> WORK TO COMPLETE:
Nothing in the data may be changed; retype all of it.

> DATA SHOWN:
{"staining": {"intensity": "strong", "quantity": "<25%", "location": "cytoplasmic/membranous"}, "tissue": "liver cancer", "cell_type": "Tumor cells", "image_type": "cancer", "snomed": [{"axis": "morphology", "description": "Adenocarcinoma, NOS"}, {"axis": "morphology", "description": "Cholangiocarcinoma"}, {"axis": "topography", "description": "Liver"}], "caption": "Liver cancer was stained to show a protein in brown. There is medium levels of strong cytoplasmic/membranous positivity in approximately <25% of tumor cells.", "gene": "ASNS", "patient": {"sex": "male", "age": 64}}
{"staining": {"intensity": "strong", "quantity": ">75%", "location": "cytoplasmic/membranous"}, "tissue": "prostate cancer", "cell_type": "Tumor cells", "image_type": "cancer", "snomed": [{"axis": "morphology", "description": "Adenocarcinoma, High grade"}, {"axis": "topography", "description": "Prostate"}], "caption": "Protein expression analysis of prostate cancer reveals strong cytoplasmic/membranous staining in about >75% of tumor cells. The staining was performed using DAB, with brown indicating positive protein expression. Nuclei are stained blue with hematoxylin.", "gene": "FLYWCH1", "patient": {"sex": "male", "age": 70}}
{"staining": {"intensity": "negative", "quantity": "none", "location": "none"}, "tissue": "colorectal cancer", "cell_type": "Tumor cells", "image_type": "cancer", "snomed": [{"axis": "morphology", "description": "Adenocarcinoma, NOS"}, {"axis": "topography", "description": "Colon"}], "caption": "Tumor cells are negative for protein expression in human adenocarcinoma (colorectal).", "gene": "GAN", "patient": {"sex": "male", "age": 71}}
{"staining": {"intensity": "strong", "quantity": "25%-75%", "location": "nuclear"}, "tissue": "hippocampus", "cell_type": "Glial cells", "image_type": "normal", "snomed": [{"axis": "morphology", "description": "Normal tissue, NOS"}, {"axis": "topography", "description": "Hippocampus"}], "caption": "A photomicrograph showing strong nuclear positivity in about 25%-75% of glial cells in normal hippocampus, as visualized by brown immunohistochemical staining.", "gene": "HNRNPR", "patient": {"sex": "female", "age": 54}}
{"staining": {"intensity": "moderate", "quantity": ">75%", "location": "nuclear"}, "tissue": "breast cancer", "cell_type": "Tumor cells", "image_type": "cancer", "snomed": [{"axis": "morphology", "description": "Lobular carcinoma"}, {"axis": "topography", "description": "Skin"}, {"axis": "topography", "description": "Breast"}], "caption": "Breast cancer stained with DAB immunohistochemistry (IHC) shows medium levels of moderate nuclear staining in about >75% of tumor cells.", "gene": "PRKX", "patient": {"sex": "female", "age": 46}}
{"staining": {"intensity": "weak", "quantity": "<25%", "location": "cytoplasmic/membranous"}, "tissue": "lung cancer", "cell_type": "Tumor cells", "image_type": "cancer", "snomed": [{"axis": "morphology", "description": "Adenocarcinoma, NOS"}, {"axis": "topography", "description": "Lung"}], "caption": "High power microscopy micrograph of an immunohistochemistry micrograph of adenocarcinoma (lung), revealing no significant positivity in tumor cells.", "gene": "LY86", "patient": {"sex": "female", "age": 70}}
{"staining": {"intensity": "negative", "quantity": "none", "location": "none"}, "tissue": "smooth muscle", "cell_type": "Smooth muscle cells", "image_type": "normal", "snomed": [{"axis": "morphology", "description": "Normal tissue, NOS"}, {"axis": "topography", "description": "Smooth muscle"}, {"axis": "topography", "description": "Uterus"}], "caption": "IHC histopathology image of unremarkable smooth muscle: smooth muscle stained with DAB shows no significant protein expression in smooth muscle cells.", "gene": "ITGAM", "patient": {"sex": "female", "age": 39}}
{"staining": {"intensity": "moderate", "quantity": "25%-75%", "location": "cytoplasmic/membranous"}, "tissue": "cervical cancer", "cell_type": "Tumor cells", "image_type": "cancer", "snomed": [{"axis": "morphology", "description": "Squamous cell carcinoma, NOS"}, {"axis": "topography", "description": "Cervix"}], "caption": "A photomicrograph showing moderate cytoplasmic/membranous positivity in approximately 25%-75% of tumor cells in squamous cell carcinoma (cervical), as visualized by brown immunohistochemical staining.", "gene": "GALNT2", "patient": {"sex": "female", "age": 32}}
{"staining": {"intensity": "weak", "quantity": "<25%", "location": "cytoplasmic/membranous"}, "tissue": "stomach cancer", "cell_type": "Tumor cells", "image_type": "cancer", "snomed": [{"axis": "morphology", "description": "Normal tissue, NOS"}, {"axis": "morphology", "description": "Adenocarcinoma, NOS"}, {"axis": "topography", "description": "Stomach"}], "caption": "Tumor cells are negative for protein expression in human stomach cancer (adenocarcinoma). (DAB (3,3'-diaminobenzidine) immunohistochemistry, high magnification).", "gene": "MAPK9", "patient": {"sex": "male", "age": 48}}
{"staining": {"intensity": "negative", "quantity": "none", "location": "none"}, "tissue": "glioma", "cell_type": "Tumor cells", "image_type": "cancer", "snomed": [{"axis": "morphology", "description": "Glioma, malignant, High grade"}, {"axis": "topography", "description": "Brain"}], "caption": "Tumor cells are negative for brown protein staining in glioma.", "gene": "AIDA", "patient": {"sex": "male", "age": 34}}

> EXERCISE RESULT:
{"staining": {"intensity": "strong", "quantity": "<25%", "location": "cytoplasmic/membranous"}, "tissue": "liver cancer", "cell_type": "Tumor cells", "image_type": "cancer", "snomed": [{"axis": "morphology", "description": "Adenocarcinoma, NOS"}, {"axis": "morphology", "description": "Cholangiocarcinoma"}, {"axis": "topography", "description": "Liver"}], "caption": "Liver cancer was stained to show a protein in brown. There is medium levels of strong cytoplasmic/membranous positivity in approximately <25% of tumor cells.", "gene": "ASNS", "patient": {"sex": "male", "age": 64}}
{"staining": {"intensity": "strong", "quantity": ">75%", "location": "cytoplasmic/membranous"}, "tissue": "prostate cancer", "cell_type": "Tumor cells", "image_type": "cancer", "snomed": [{"axis": "morphology", "description": "Adenocarcinoma, High grade"}, {"axis": "topography", "description": "Prostate"}], "caption": "Protein expression analysis of prostate cancer reveals strong cytoplasmic/membranous staining in about >75% of tumor cells. The staining was performed using DAB, with brown indicating positive protein expression. Nuclei are stained blue with hematoxylin.", "gene": "FLYWCH1", "patient": {"sex": "male", "age": 70}}
{"staining": {"intensity": "negative", "quantity": "none", "location": "none"}, "tissue": "colorectal cancer", "cell_type": "Tumor cells", "image_type": "cancer", "snomed": [{"axis": "morphology", "description": "Adenocarcinoma, NOS"}, {"axis": "topography", "description": "Colon"}], "caption": "Tumor cells are negative for protein expression in human adenocarcinoma (colorectal).", "gene": "GAN", "patient": {"sex": "male", "age": 71}}
{"staining": {"intensity": "strong", "quantity": "25%-75%", "location": "nuclear"}, "tissue": "hippocampus", "cell_type": "Glial cells", "image_type": "normal", "snomed": [{"axis": "morphology", "description": "Normal tissue, NOS"}, {"axis": "topography", "description": "Hippocampus"}], "caption": "A photomicrograph showing strong nuclear positivity in about 25%-75% of glial cells in normal hippocampus, as visualized by brown immunohistochemical staining.", "gene": "HNRNPR", "patient": {"sex": "female", "age": 54}}
{"staining": {"intensity": "moderate", "quantity": ">75%", "location": "nuclear"}, "tissue": "breast cancer", "cell_type": "Tumor cells", "image_type": "cancer", "snomed": [{"axis": "morphology", "description": "Lobular carcinoma"}, {"axis": "topography", "description": "Skin"}, {"axis": "topography", "description": "Breast"}], "caption": "Breast cancer stained with DAB immunohistochemistry (IHC) shows medium levels of moderate nuclear staining in about >75% of tumor cells.", "gene": "PRKX", "patient": {"sex": "female", "age": 46}}
{"staining": {"intensity": "weak", "quantity": "<25%", "location": "cytoplasmic/membranous"}, "tissue": "lung cancer", "cell_type": "Tumor cells", "image_type": "cancer", "snomed": [{"axis": "morphology", "description": "Adenocarcinoma, NOS"}, {"axis": "topography", "description": "Lung"}], "caption": "High power microscopy micrograph of an immunohistochemistry micrograph of adenocarcinoma (lung), revealing no significant positivity in tumor cells.", "gene": "LY86", "patient": {"sex": "female", "age": 70}}
{"staining": {"intensity": "negative", "quantity": "none", "location": "none"}, "tissue": "smooth muscle", "cell_type": "Smooth muscle cells", "image_type": "normal", "snomed": [{"axis": "morphology", "description": "Normal tissue, NOS"}, {"axis": "topography", "description": "Smooth muscle"}, {"axis": "topography", "description": "Uterus"}], "caption": "IHC histopathology image of unremarkable smooth muscle: smooth muscle stained with DAB shows no significant protein expression in smooth muscle cells.", "gene": "ITGAM", "patient": {"sex": "female", "age": 39}}
{"staining": {"intensity": "moderate", "quantity": "25%-75%", "location": "cytoplasmic/membranous"}, "tissue": "cervical cancer", "cell_type": "Tumor cells", "image_type": "cancer", "snomed": [{"axis": "morphology", "description": "Squamous cell carcinoma, NOS"}, {"axis": "topography", "description": "Cervix"}], "caption": "A photomicrograph showing moderate cytoplasmic/membranous positivity in approximately 25%-75% of tumor cells in squamous cell carcinoma (cervical), as visualized by brown immunohistochemical staining.", "gene": "GALNT2", "patient": {"sex": "female", "age": 32}}
{"staining": {"intensity": "weak", "quantity": "<25%", "location": "cytoplasmic/membranous"}, "tissue": "stomach cancer", "cell_type": "Tumor cells", "image_type": "cancer", "snomed": [{"axis": "morphology", "description": "Normal tissue, NOS"}, {"axis": "morphology", "description": "Adenocarcinoma, NOS"}, {"axis": "topography", "description": "Stomach"}], "caption": "Tumor cells are negative for protein expression in human stomach cancer (adenocarcinoma). (DAB (3,3'-diaminobenzidine) immunohistochemistry, high magnification).", "gene": "MAPK9", "patient": {"sex": "male", "age": 48}}
{"staining": {"intensity": "negative", "quantity": "none", "location": "none"}, "tissue": "glioma", "cell_type": "Tumor cells", "image_type": "cancer", "snomed": [{"axis": "morphology", "description": "Glioma, malignant, High grade"}, {"axis": "topography", "description": "Brain"}], "caption": "Tumor cells are negative for brown protein staining in glioma.", "gene": "AIDA", "patient": {"sex": "male", "age": 34}}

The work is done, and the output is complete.